-- The task --
Copy every line of text in the listing below word for word, keeping the same line breaks, and leave out the pictures.

-- Data to process --
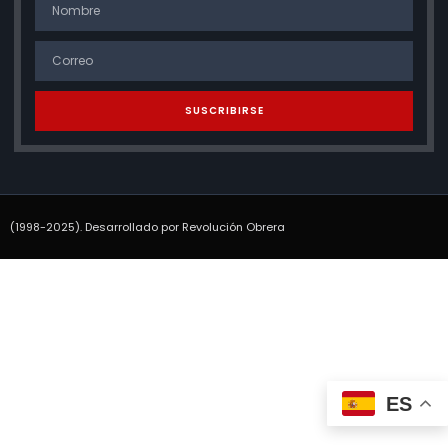
SUSCRIBIRSE
(1998-2025). Desarrollado por Revolución Obrera
ES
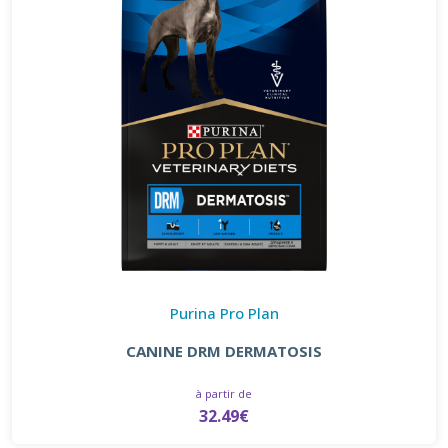
Purina Pro Plan
CANINE DRM DERMATOSIS
à partir de
32.49€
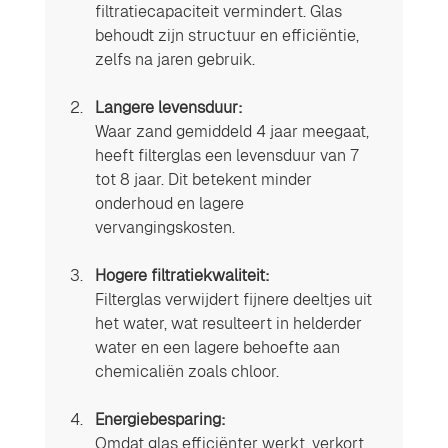
filtratiecapaciteit vermindert. Glas 
behoudt zijn structuur en efficiëntie, 
zelfs na jaren gebruik.
Langere levensduur:
Waar zand gemiddeld 4 jaar meegaat, 
heeft filterglas een levensduur van 7 
tot 8 jaar. Dit betekent minder 
onderhoud en lagere 
vervangingskosten.
Hogere filtratiekwaliteit:
Filterglas verwijdert fijnere deeltjes uit 
het water, wat resulteert in helderder 
water en een lagere behoefte aan 
chemicaliën zoals chloor.
Energiebesparing:
Omdat glas efficiënter werkt, verkort 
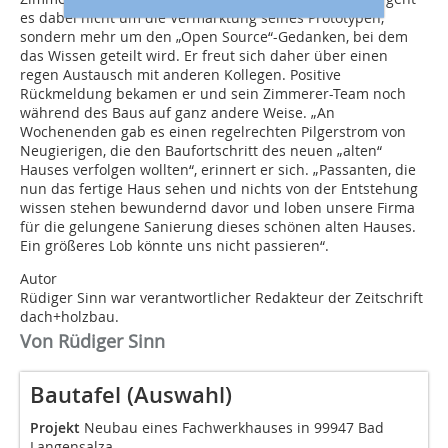
es dabei nicht um die Vermarktung seines Prototypen,
sondern mehr um den „Open Source“-Gedanken, bei dem
das Wissen geteilt wird. Er freut sich daher über einen
regen Austausch mit anderen Kollegen. Positive
Rückmeldung bekamen er und sein Zimmerer-Team noch
während des Baus auf ganz andere Weise. „An
Wochenenden gab es einen regelrechten Pilgerstrom von
Neugierigen, die den Baufortschritt des neuen „alten“
Hauses verfolgen wollten“, erinnert er sich. „Passanten, die
nun das fertige Haus sehen und nichts von der Entstehung
wissen stehen bewundernd davor und loben unsere Firma
für die gelungene Sanierung dieses schönen alten Hauses.
Ein größeres Lob könnte uns nicht passieren“.
Autor
Rüdiger Sinn war verantwortlicher Redakteur der Zeitschrift
dach+holzbau.
Von Rüdiger Sinn
Bautafel (Auswahl)
Projekt
Neubau eines Fachwerkhauses in 99947 Bad
Langensalza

-- Response box --
SUSCRIBIRSE
(1998-2025). Desarrollado por Revolución Obrera
ES
Purina Pro Plan
CANINE DRM DERMATOSIS
à partir de
32.49€
filtratiecapaciteit vermindert. Glas 
behoudt zijn structuur en efficiëntie, 
zelfs na jaren gebruik.
Langere levensduur:
Waar zand gemiddeld 4 jaar meegaat, 
heeft filterglas een levensduur van 7 
tot 8 jaar. Dit betekent minder 
onderhoud en lagere 
vervangingskosten.
Hogere filtratiekwaliteit:
Filterglas verwijdert fijnere deeltjes uit 
het water, wat resulteert in helderder 
water en een lagere behoefte aan 
chemicaliën zoals chloor.
Energiebesparing:
Omdat glas efficiënter werkt, verkort 
es dabei nicht um die Vermarktung seines Prototypen,
sondern mehr um den „Open Source“-Gedanken, bei dem
das Wissen geteilt wird. Er freut sich daher über einen
regen Austausch mit anderen Kollegen. Positive
Rückmeldung bekamen er und sein Zimmerer-Team noch
während des Baus auf ganz andere Weise. „An
Wochenenden gab es einen regelrechten Pilgerstrom von
Neugierigen, die den Baufortschritt des neuen „alten“
Hauses verfolgen wollten“, erinnert er sich. „Passanten, die
nun das fertige Haus sehen und nichts von der Entstehung
wissen stehen bewundernd davor und loben unsere Firma
für die gelungene Sanierung dieses schönen alten Hauses.
Ein größeres Lob könnte uns nicht passieren“.
Autor
Rüdiger Sinn war verantwortlicher Redakteur der Zeitschrift
dach+holzbau.
Von Rüdiger Sinn
Bautafel (Auswahl)
Projekt
Neubau eines Fachwerkhauses in 99947 Bad
Langensalza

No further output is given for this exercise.